== The tasks ==
• a. Using the events listing, state whether each statement agrees with it, answering yes or no and quoting the deciding words: (i) The Rebel Vision lecture is held in Knight Auditorium at the Spurlock Museum. (ii) Attendees must RSVP to attend the event. (iii) The Forest Service resumed logging once the court lifted the injunction.
• b. Render every line of the rows of mounted-sheet data as a JSON list of strings, one string per line with blank lines left out. Omit the pictures.

Food will be served at this event, if you plan on attending, please RSVP: https://www.signupgenius.com/go/70A084FAEAD2AA57-power
RSVPs are encouraged, but not required; please feel welcome to attend.
Rebel Vision: Decolonizing Photojournalism
Tuesday, March 1, 7 p.m.
Knight Auditorium, Spurlock Museum
MillerComm lecture by Dr. Tara Pixley, Loyola Marymount University
Hosted by the Department of Journalism
In this lecture, Dr. Pixley, a visual journalist and professor of journalism based in Los Angeles, will discuss how contemporary photojournalism practices have inscribed imperialist, anti-Black, whitewashed world views into news photography at both individual and institutional levels. She will analyze those practices and unpack the activist ethos and professional concerns that launched a variety of initiatives and interventions such as Women Photograph, Everyday Projects, and Diversify Photo—all of which have used the digital realm to produce what she claims is a “rebel vision” of marginalized communities. She will advance her hypothesis that as we aim to articulate the relationship between contemporary media and contemporary society, a holistic approach is imperative to understanding media cultures and their intersections with representations of race, gender, and other identity formations.
Land, Climate Change, and the Media
Monday, March 28, through Tuesday, March 29
Collaboration with the Illinois Community Media Project
March 28
6-8 p.m.
Knight Auditorium, Spurlock Museum
Screening of Shawnee Showdown: Keep the Forest Standing
Directed by Cade Bursell, Professor at Southern Illinois University, Carbondale
Filmmaker Cade Bursell and several local environmental activists from the documentary will be present for a post-screening discussion about the State of Illinois and the environment. In the context of climate change, what happens to land?
During the late 1980s and the 1990s, a small, dedicated group of activists fought on the ground and in the courts to stop clear-cutting, oil and gas drilling, and ATV use in the Shawnee National Forest located in Southern Illinois. They won the support of their community and the struggle in a landmark court case. Seventeen years later, the court lifted the injunction, and the Forest Service resumed logging. This film portrays the struggle to protect the forest through interviews, photographs, and news footage. It examines the ways the past struggle can serve to inform the public and activists today in responding to current Forest Service management projects.
March 29
9:30-10:50 a.m.
1050 Siebel Center for Design
“Creating the Future We Want to Live in with Media” lecture and discussion
Cisinformed: The Spread of Misinformation about Transgender People and Why it Matters
Friday, April 15, 2-4 p.m.

== Stored records ==
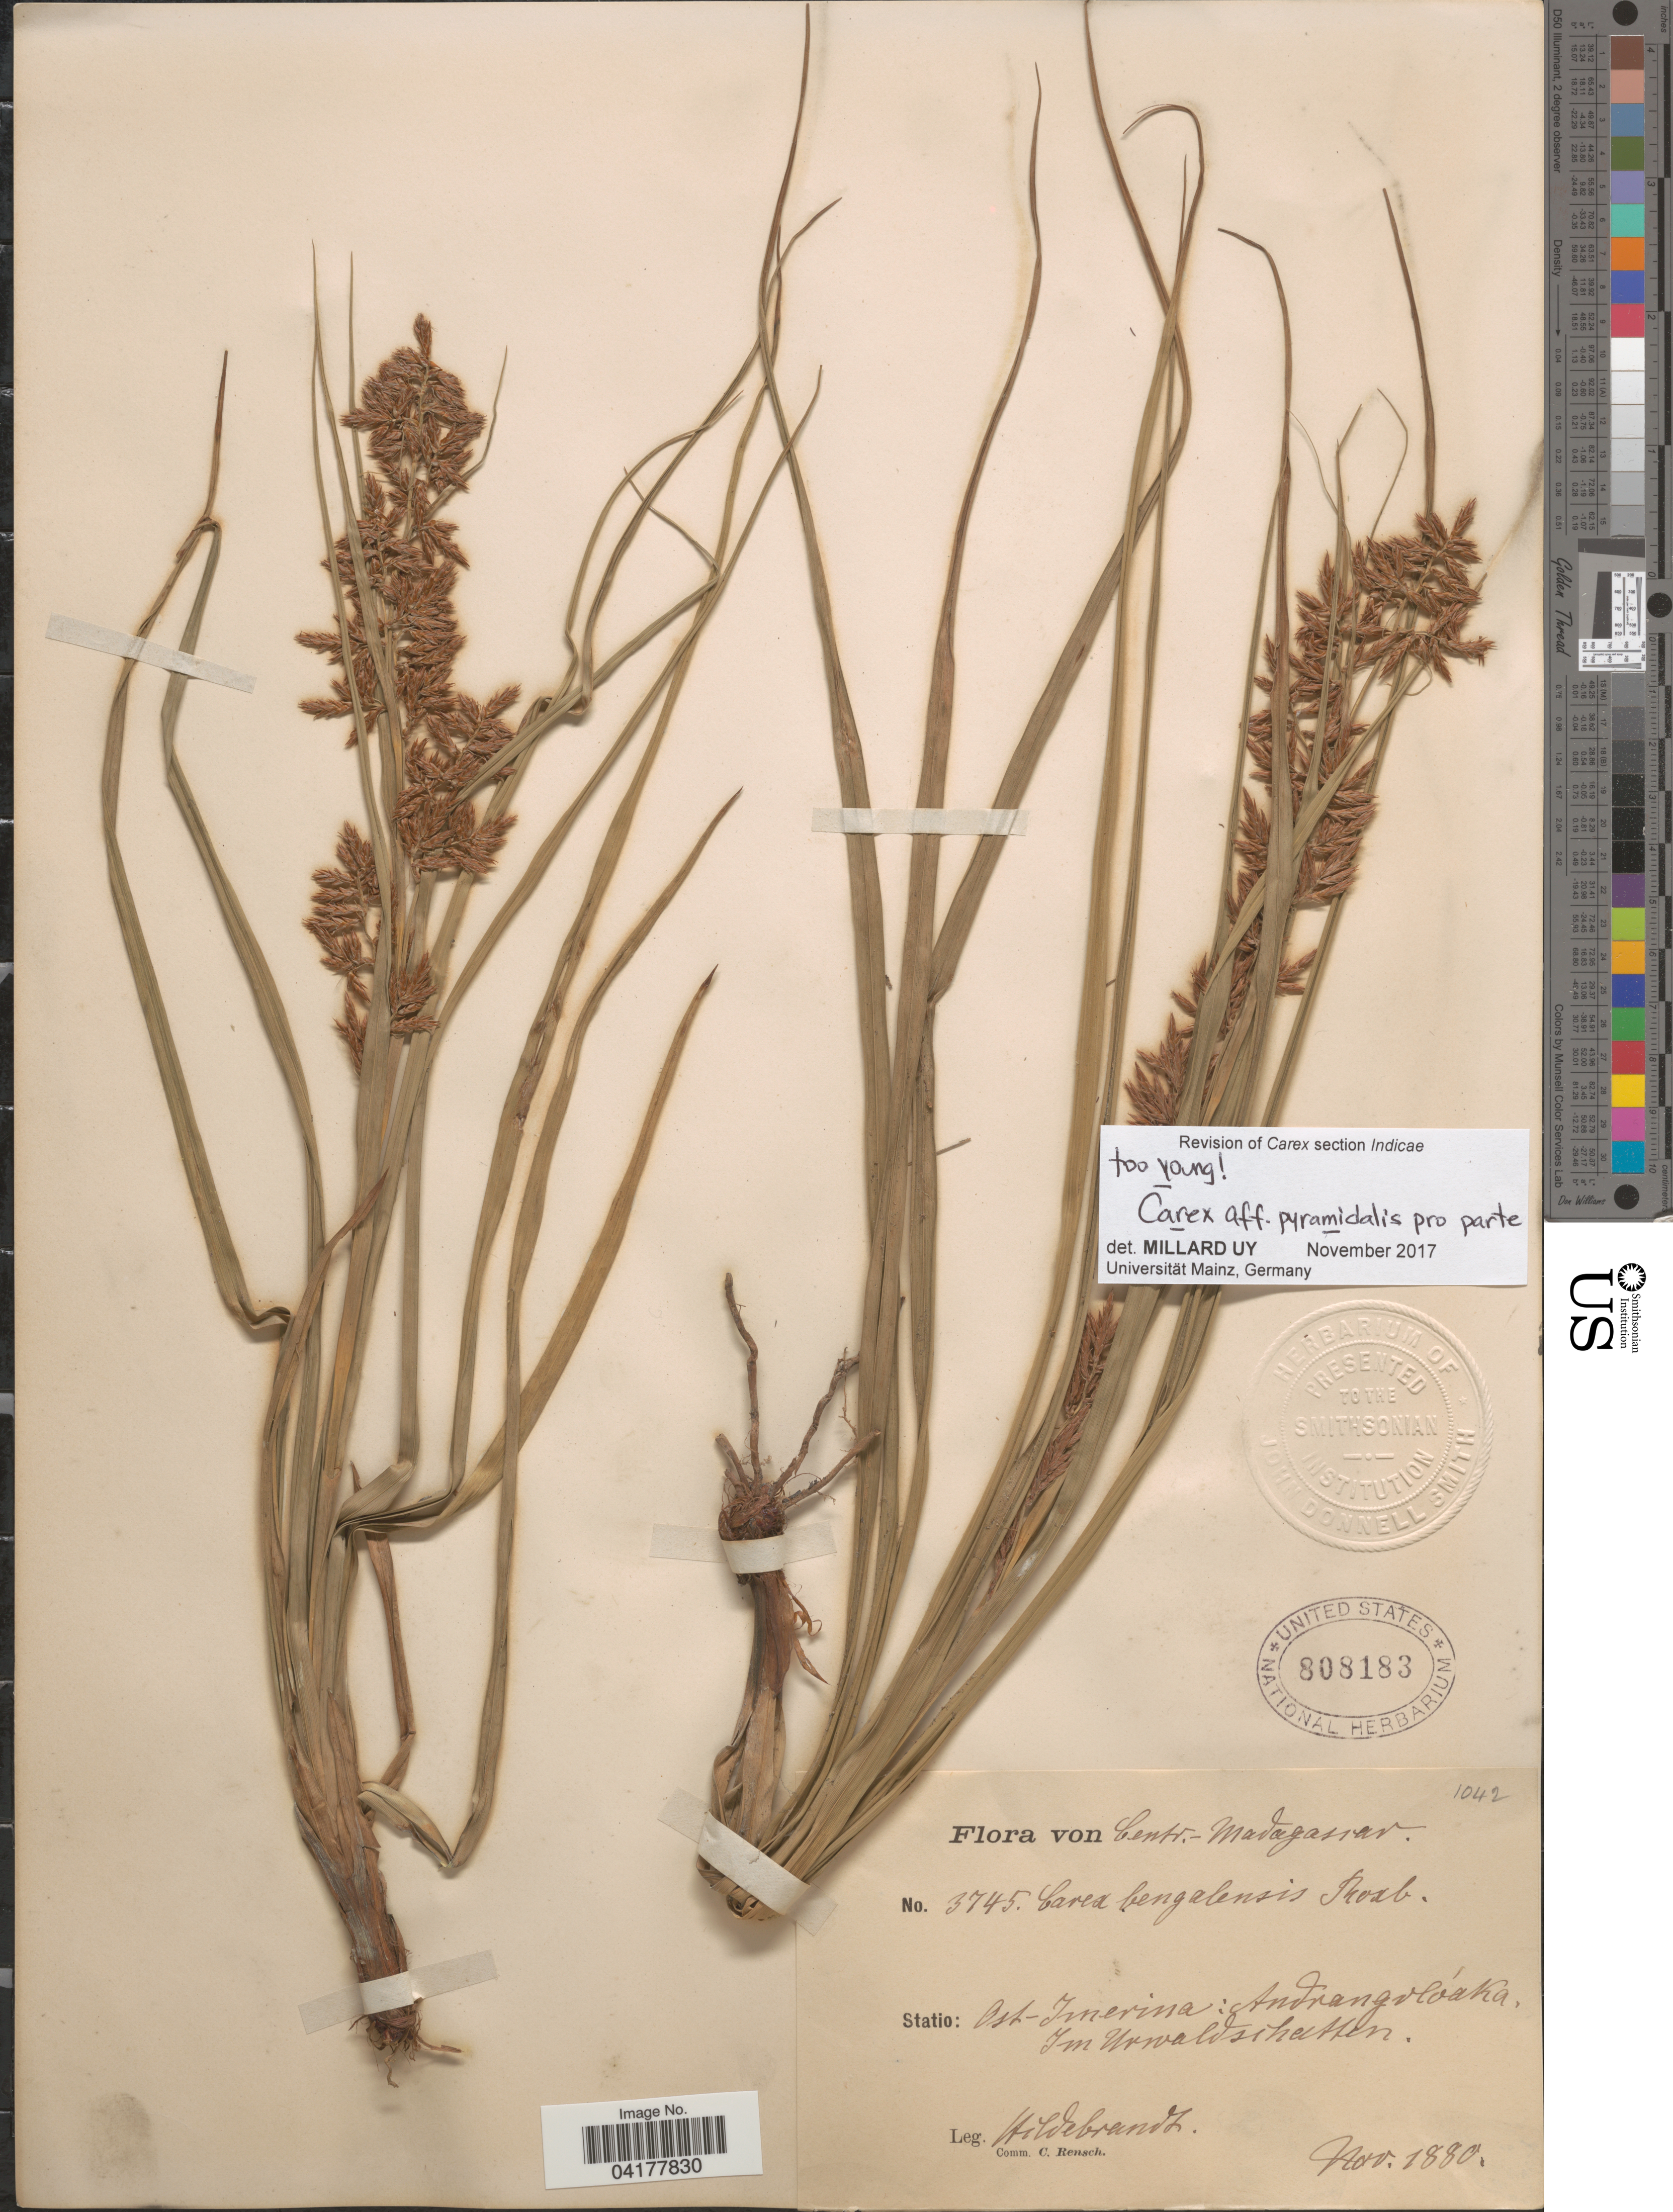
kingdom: Plantae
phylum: Tracheophyta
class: Liliopsida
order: Poales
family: Cyperaceae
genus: Carex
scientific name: Carex pyramidalis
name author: Kük.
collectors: Hildebrandt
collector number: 3745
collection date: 1880-11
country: Madagascar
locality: Centr.-Madagascar. Statio: Ost-Imerina: Andrangvlóaka [interpreted], Im Urwaldschatten.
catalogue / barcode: US 808183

== Problem solutions ==
• a.
(i) Yes: "Knight Auditorium, Spurlock Museum"
(ii) No: "RSVPs are encouraged, but not required"
(iii) Yes: "Seventeen years later, the court lifted the injunction, and the Forest Service resumed logging."

• b.
[
  "kingdom: Plantae",
  "phylum: Tracheophyta",
  "class: Liliopsida",
  "order: Poales",
  "family: Cyperaceae",
  "genus: Carex",
  "scientific name: Carex pyramidalis",
  "name author: Kük.",
  "collectors: Hildebrandt",
  "collector number: 3745",
  "collection date: 1880-11",
  "country: Madagascar",
  "locality: Centr.-Madagascar. Statio: Ost-Imerina: Andrangvlóaka [interpreted], Im Urwaldschatten.",
  "catalogue / barcode: US 808183"
]